● Exercise
Select each line in the entries below that contains the string "instances". Case counts.

● Records for the exercise
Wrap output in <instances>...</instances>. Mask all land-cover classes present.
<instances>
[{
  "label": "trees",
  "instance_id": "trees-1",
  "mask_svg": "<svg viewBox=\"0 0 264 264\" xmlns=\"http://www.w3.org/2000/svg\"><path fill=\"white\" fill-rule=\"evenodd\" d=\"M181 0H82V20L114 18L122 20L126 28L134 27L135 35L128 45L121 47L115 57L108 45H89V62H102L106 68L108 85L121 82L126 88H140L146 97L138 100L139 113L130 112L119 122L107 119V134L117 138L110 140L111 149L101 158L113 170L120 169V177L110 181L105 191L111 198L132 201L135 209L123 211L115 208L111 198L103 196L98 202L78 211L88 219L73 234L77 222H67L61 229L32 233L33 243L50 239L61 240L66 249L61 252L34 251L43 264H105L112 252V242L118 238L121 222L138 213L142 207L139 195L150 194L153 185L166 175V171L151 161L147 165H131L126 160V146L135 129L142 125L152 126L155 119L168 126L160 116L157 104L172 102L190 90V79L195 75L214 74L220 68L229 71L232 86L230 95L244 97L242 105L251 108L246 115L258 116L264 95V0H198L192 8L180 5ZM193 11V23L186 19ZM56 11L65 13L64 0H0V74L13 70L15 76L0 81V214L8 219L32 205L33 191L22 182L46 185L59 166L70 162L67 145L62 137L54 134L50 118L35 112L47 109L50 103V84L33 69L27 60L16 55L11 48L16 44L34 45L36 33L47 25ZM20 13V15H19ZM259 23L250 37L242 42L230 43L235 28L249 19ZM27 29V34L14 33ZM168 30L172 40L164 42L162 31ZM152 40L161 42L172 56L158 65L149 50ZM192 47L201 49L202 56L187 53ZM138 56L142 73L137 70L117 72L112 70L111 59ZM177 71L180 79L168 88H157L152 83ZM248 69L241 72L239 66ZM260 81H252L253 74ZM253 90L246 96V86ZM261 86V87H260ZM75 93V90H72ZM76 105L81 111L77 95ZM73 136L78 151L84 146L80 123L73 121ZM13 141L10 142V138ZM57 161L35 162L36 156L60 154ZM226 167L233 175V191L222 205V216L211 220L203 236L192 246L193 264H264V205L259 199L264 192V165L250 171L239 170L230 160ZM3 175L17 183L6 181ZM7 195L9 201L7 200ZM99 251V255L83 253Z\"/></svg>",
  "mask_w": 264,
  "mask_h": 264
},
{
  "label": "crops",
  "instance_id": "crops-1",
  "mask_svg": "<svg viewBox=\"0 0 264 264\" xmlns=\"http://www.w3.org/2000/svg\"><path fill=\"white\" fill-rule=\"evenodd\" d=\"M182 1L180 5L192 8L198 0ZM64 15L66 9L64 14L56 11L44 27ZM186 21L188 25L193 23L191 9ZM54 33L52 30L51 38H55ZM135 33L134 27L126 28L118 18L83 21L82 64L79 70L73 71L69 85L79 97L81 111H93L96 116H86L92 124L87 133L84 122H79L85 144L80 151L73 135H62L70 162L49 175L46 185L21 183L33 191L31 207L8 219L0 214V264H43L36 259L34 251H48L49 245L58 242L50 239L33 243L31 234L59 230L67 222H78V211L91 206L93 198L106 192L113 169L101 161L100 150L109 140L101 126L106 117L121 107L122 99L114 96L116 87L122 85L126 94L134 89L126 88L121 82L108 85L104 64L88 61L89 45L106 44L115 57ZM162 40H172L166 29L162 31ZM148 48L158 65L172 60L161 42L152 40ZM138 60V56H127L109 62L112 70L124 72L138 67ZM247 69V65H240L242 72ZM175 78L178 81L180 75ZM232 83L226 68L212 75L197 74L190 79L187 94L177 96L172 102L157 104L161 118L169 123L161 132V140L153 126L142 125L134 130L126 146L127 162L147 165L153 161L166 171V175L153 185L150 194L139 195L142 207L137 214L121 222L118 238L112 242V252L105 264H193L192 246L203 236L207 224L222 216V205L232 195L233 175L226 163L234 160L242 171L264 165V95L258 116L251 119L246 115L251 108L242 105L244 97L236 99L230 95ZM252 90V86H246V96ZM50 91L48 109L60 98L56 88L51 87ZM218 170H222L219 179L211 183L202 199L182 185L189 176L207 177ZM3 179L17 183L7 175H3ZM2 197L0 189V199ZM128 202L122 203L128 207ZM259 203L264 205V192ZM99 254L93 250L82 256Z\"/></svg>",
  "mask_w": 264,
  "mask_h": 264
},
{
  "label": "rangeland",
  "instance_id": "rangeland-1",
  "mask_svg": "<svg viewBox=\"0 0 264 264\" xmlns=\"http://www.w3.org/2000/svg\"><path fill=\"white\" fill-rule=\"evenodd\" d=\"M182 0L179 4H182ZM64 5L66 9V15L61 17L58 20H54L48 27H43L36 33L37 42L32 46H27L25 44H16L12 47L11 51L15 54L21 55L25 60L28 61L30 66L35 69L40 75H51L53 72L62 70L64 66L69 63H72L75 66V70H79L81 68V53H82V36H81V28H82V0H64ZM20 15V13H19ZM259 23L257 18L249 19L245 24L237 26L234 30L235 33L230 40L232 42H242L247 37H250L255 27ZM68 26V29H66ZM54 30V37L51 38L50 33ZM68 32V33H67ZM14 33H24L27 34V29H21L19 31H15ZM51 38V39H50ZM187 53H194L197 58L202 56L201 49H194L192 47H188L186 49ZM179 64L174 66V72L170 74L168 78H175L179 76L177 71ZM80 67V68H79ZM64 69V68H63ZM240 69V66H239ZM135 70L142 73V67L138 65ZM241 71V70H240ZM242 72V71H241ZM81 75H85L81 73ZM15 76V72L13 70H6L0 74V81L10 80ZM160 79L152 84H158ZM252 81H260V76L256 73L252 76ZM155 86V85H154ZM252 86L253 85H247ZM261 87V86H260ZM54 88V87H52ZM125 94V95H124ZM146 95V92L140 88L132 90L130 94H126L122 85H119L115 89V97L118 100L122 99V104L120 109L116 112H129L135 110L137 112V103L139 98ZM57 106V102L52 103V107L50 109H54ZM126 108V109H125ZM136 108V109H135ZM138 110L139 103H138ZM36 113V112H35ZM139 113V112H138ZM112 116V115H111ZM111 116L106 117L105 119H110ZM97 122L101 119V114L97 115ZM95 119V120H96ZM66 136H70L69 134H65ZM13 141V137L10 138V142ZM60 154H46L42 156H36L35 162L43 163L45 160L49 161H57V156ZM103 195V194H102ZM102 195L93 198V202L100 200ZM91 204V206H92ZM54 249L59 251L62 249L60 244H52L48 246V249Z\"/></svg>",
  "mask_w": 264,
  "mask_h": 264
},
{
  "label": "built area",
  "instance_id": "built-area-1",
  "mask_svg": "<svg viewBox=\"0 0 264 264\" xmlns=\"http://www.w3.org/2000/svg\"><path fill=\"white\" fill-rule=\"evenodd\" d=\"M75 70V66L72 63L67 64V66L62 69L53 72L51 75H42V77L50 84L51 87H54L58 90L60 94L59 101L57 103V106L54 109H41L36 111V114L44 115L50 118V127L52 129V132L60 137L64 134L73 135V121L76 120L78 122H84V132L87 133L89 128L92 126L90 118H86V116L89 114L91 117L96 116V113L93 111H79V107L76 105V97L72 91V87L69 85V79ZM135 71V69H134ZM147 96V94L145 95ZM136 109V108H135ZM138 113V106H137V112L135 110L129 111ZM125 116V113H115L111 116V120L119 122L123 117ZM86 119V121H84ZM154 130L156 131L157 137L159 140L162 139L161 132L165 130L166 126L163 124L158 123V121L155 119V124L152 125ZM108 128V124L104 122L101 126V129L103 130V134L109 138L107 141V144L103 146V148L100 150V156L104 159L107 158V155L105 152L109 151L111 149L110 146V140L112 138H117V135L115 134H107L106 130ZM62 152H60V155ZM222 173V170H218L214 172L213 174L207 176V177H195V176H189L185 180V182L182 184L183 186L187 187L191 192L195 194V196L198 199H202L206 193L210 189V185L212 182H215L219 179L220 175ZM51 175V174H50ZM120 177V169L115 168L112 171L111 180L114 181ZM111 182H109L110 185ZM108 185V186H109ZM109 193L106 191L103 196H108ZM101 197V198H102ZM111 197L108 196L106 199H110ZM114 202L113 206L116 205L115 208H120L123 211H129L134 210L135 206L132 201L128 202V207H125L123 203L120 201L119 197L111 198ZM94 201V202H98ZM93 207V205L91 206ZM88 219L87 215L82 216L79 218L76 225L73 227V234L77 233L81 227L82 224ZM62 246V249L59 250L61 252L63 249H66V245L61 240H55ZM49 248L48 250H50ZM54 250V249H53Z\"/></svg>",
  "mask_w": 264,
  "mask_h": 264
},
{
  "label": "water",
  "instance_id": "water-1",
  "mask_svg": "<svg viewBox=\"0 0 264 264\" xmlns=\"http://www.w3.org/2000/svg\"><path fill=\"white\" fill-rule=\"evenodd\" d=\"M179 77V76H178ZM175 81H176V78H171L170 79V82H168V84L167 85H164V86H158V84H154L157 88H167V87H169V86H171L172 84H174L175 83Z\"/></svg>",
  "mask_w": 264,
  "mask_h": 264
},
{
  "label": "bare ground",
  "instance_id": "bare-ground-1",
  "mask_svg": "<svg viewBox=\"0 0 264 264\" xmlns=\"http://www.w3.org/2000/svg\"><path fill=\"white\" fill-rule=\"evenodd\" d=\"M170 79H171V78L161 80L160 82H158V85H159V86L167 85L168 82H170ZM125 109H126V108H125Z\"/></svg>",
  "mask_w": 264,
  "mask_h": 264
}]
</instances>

● Result for this task
Wrap output in <instances>...</instances>. Mask all land-cover classes present.
<instances>
</instances>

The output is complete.